Thursday, November 26, 2020

Clyburn promotes Fudge for USDA to get it focused on hunger; Heitkamp and Vilsack are more traditional options

Rep. Marcia Fudge, D-Ohio
The first public fight over a big appointment by President-elect Joe Biden is about who will be secretary of agriculture. It pits "a powerful Black lawmaker who wants to refocus the Agriculture Department on hunger against traditionalists who believe the department should be a voice for rural America," reports Jonathan Martin of The New York Times.

"Rep. James E. Clyburn of South Carolina, the highest-ranking Black member of Congress and perhaps Mr. Biden’s most important supporter in the Democratic primary, is making an all-out case for Rep. Marcia L. Fudge of Ohio, an African-American Democrat from Ohio," Martin writes.

While the nutrition-focused faction is all behind Fudge, the traditionalists have two candidates: former Sen. Heidi Heitkamp of North Dakota and Tom Vilsack, a former Iowa governor who was secretary in the Obama administration. “I don’t know why we’ve got to be recycling,” Clyburn told Martin, "echoing complaints that Mr. Biden only represents Mr. Obama’s third term," and jabbing at Vilsack: “There’s a strong feeling that Black farmers didn’t get a fair shake” from USDA under him.

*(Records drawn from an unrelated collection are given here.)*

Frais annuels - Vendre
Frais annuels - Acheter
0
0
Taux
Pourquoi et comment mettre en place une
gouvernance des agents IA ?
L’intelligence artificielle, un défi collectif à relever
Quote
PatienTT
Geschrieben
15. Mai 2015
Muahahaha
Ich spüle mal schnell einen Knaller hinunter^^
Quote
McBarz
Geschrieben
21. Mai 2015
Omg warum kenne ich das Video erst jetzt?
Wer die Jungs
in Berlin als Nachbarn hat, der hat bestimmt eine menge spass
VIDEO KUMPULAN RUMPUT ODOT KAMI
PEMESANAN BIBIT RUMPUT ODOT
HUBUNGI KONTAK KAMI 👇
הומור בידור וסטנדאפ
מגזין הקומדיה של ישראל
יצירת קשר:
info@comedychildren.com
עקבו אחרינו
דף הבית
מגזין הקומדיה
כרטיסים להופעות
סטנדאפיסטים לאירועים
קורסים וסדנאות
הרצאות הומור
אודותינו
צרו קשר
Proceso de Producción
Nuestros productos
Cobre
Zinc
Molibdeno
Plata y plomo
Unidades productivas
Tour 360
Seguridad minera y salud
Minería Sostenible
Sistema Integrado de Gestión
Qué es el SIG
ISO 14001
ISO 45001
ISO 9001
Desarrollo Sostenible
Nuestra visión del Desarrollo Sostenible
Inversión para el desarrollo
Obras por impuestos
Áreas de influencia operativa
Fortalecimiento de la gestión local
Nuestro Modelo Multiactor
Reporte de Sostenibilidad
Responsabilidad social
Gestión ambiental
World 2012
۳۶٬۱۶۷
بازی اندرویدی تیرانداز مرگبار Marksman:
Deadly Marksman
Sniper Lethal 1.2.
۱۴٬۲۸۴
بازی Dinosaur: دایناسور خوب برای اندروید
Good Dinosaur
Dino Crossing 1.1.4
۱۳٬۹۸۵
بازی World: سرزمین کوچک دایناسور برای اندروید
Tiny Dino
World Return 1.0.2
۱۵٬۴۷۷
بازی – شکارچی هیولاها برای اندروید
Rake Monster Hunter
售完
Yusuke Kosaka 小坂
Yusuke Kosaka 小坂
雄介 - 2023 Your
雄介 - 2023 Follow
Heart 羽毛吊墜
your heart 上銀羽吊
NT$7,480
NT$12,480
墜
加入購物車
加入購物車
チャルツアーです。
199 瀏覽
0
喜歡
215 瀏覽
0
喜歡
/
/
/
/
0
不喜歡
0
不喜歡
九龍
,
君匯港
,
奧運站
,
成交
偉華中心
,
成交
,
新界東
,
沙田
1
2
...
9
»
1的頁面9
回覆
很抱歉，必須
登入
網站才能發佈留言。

The choice "is pinching Mr. Biden between two of his central campaign themes, which he repeated in plain terms this month in his victory speech: that he owes a special debt to African-American voters, and that he wants to be a president for all Americans, including those who didn’t vote for him," Martyin notes. "And nowhere did Mr. Biden fare worse than in rural America, particularly the most heavily white parts of the farm belt."